Note: The dataset is automatically loaded from the web in the notebooks, so no manual download is required.

Learning Objectives

By completing this tutorial, students will learn to:

  1. Analyze Data Distributions

    • Generate descriptive statistics for numerical and categorical features
    • Create appropriate visualizations (histograms, bar plots, scatter plots)
    • Identify data quality issues and extreme values
  2. Investigate Feature Relationships

    • Apply Chi-squared tests for categorical-categorical relationships
    • Use Kruskal-Wallis H-tests for categorical-numerical relationships
    • Calculate Spearman/Kendall correlations for numerical-numerical relationships
  3. Clean and Preprocess Data

    • Select relevant features for modeling
    • Handle missing values using various imputation strategies
    • Address extreme values and outliers appropriately
  4. Engineer Features

    • Apply one-hot encoding to categorical variables
    • Transform skewed distributions using Box-Cox transformation
    • Create polynomial features to capture non-linear relationships

Solution Reference

The solution to the MVP notebook can be found in MVP_solution.ipynb.
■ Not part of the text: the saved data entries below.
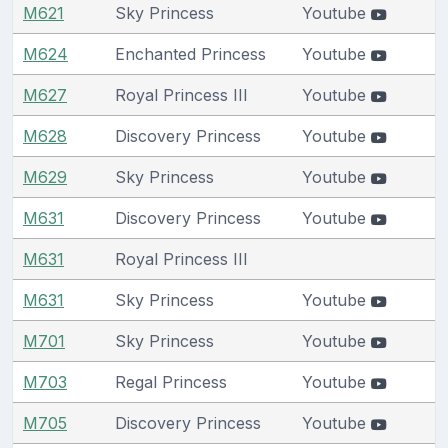
M621
Sky Princess
Youtube
M624
Enchanted Princess
Youtube
M627
Royal Princess III
Youtube
M628
Discovery Princess
Youtube
M629
Sky Princess
Youtube
M631
Discovery Princess
Youtube
M631
Royal Princess III
M631
Sky Princess
Youtube
M701
Sky Princess
Youtube
M703
Regal Princess
Youtube
M705
Discovery Princess
Youtube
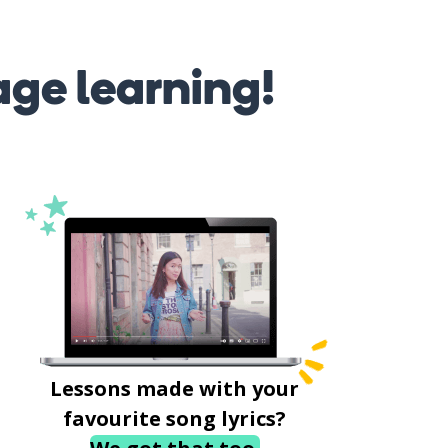
age learning!
Lessons made with your
favourite song lyrics?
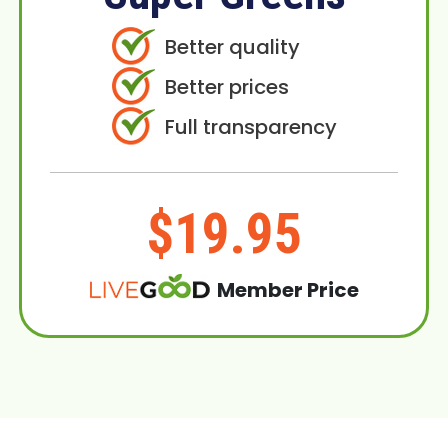
Better quality
Better prices
Full transparency
$19.95
Member Price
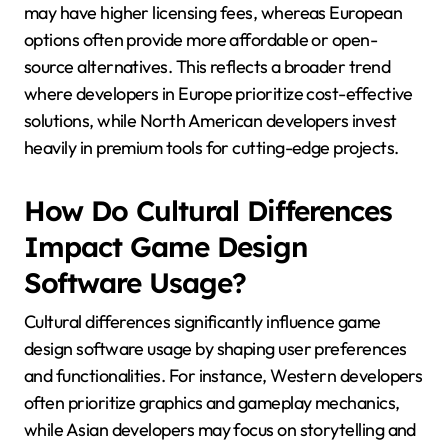
may have higher licensing fees, whereas European
options often provide more affordable or open-
source alternatives. This reflects a broader trend
where developers in Europe prioritize cost-effective
solutions, while North American developers invest
heavily in premium tools for cutting-edge projects.
How Do Cultural Differences
Impact Game Design
Software Usage?
Cultural differences significantly influence game
design software usage by shaping user preferences
and functionalities. For instance, Western developers
often prioritize graphics and gameplay mechanics,
while Asian developers may focus on storytelling and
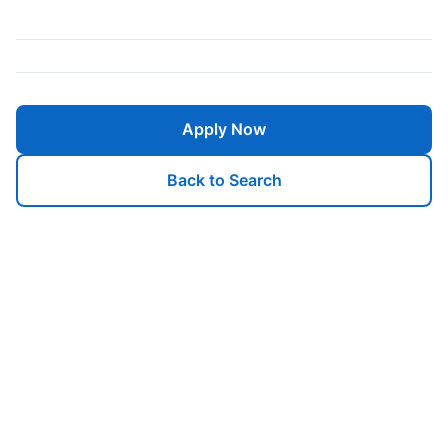
Apply Now
Back to Search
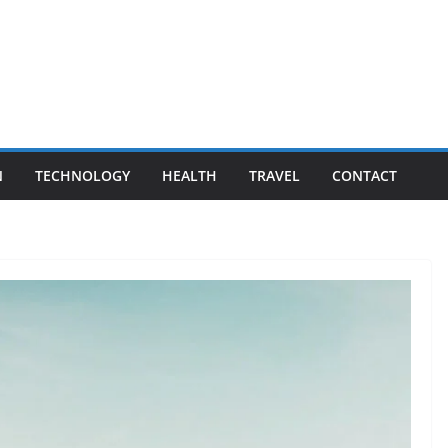
N
TECHNOLOGY
HEALTH
TRAVEL
CONTACT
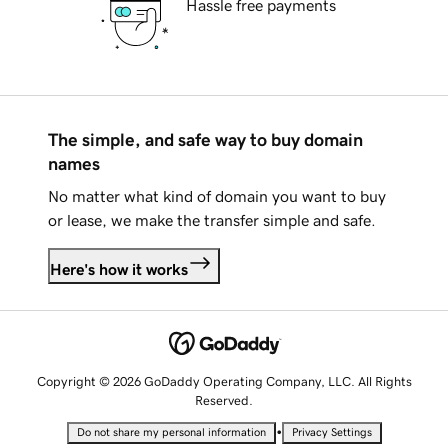
Hassle free payments
The simple, and safe way to buy domain
names
No matter what kind of domain you want to buy
or lease, we make the transfer simple and safe.
Here's how it works
Copyright © 2026 GoDaddy Operating Company, LLC. All Rights
Reserved.
•
Do not share my personal information
Privacy Settings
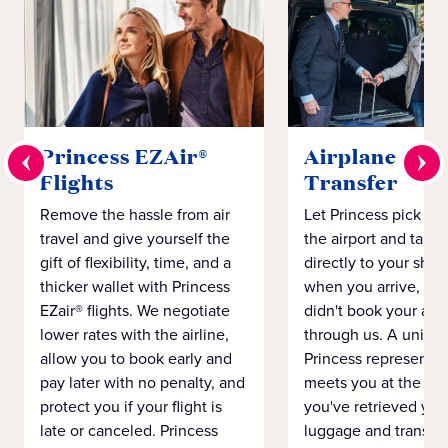
Princess EZAir®
Airplane to S
Flights
Transfer
Remove the hassle from air
Let Princess pick yo
travel and give yourself the
the airport and take
gift of flexibility, time, and a
directly to your ship 
thicker wallet with Princess
when you arrive, eve
EZair® flights. We negotiate
didn't book your airf
lower rates with the airline,
through us. A unifo
allow you to book early and
Princess representat
pay later with no penalty, and
meets you at the airp
protect you if your flight is
you've retrieved you
late or canceled. Princess
luggage and transpo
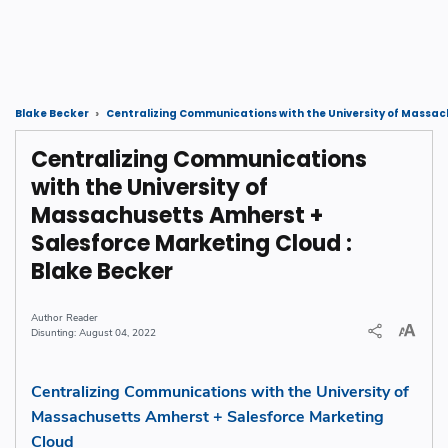
Blake Becker
Centralizing Communications with the University of Massa
Centralizing Communications
with the University of
Massachusetts Amherst +
Salesforce Marketing Cloud :
Blake Becker
Reader
August 04, 2022
Centralizing Communications with the University of
Massachusetts Amherst + Salesforce Marketing
Cloud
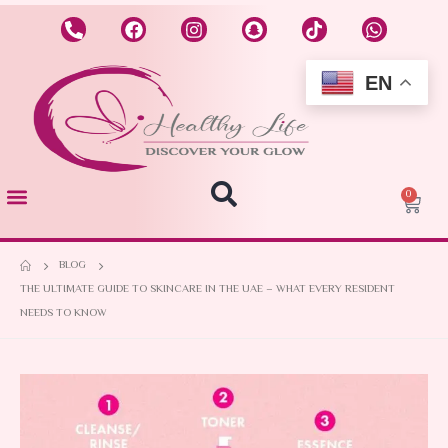
EN
0
BLOG
THE ULTIMATE GUIDE TO SKINCARE IN THE UAE – WHAT EVERY RESIDENT
NEEDS TO KNOW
The solution/ folder contains more professional-level implementations with experimentation to evaluate alternative approaches:

  • 01_distributions.ipynb: Comprehensive EDA with detailed analysis of each feature
  • 02_correlations.ipynb: Statistical testing and relationship analysis
  • 03_data_cleaning.ipynb: Systematic comparison of cleaning strategies
  • 04_feature_engineering.ipynb: Advanced preprocessing achieving 60% explained variance

Each solution notebook includes:

  • Clear goal statements for each section
  • Professional visualizations and statistical analysis
  • Detailed interpretation of results
  • Best practices for data science workflows

Key Technologies

  • Python 3.8+
  • Pandas: Data manipulation and analysis
  • NumPy: Numerical computing
  • Matplotlib & Seaborn: Data visualization
  • Scikit-learn: Machine learning and preprocessing
  • SciPy: Statistical testing
  • Jupyter Notebook: Interactive development environment

Contributing

This is an educational repository. Students should work on their forked copies. If you find issues or have suggestions for improvements, please open an issue or submit a pull request.